Our second theme relates to the intersection of analyses of gender and colonial experience. While Amazonian studies of personhood, kinship and corporeality have sometimes centred gender analysis, this work remains to be done for considerations of colonial and neo-colonial experience and there is a vibrant contemporary literature at the intersection of gender and colonialism with which to dialogue, notably from Africa, Melanesia, and the Middle East.

Many studies in a feminist, decolonial vein have sought to account for women’s loss of status as the combined effect of capitalist modes of production that undermine collectivist economies based on a complimentary gender division of labour; and the imposition of hegemonic patriarchal values through a combination of missionization and legal, bureaucratic or governance structures that engender heteropatriarchy, as well as cultural influences (including, for instance, the masculinity of colonial frontiers, or the diffusion of images of male sexual violence in pornography). Anthropologists have also highlighted the role of racist essentialization that sexualize colonized women, or assume colonized men’s chauvinism, in the transformation of gender relations on colonial frontiers.

What can we take from these literatures as we approach new questions around (but not limited to): gender constructions on social media, biomedicalization and biomedical constructions of the body (and biomedical violence), Christianity’s gendered pedagogy, schooling and participation in labour relations and myriad other contexts? What models are Amazonian people inventing in these new contexts, through interactions with plants and animals; engagement with environmental destruction and crisis; through indigenous feminisms and transfeminisms; new forms of same- and cross-sex political organisation; ritual innovations or neo-shamanism; heterodox Christianities; the mobilisation of new forms of wealth; or emerging family forms (for instance, the suppression of polygamy or the rise of single motherhood)? If the feminist decolonial literature has much to offer us as scholars of Amazonia, what new perspectives might we, in turn, bring to such discussions?

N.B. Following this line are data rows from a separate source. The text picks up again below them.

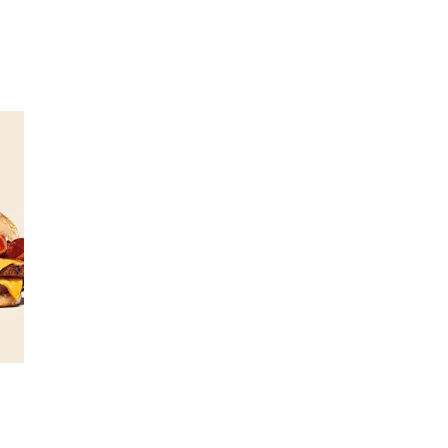
Merker
Inspirasjon
Søk
Åpningstider
Praktisk informasjon
Ledige stillinger
Magasin
Gavekort
Finn frem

In the spirit of critical dialogue, openness, and experimentation, we invite researchers from any academic career stage, or persons working with Amazonian peoples in non-academic capacities, to reflect on gender and feminist scholarship in Indigenous Amazonia; its past, its present and future. Be inspired by this call but not limited by it.

We want this one-day virtual workshop to be the start of something: a supportive, creative event for feminist ethnographers and gender theorists working with indigenous Amazonian communities to share their ambitions, frustrations, and analytical efforts as they grapple with the history of Amazonianist anthropology and the challenges facing Amazonian groups today.

The event

The event will take place online on the 15th and 16th June.

Short papers (3.000 words) will be pre-circulated on 1st June. These might take the form of ethnographic analyses; the statement of questions and problems encountered during research; critical feminist readings of existing works in Amazonianist anthropology; or anything else that this call inspires. The guiding idea is that we are gathering, and collectively working through, critiques, problems and perplexities, as much as we are presenting and evaluating existing approaches and theories. Each set of papers will be commented by a discussant (from among the group), who will draw shared problematics from sets of papers, leading to open discussion.

Participants should feel free to write their short papers in English, Portuguese, French or Spanish. Participants are invited to intervene in any of these languages, with English and Portuguese preferred.

Our ambition is that this event will lead to

  • a network of feminist and gender scholars working in Indigenous Amazonia.
  • a special issue of the journal Cadernos de Campo that charts the terrain of existing and future scholarship.
  • a collectively crafted bibliography of works of feminist analysis from Amazonia.

Please submit abstracts of 150 words to Chloe Nahum-Claudel and Aline Regitano by 16th April 2021. If we receive more abstracts than we can accommodate, a decision based on the fit between the papers will be made by 30th April.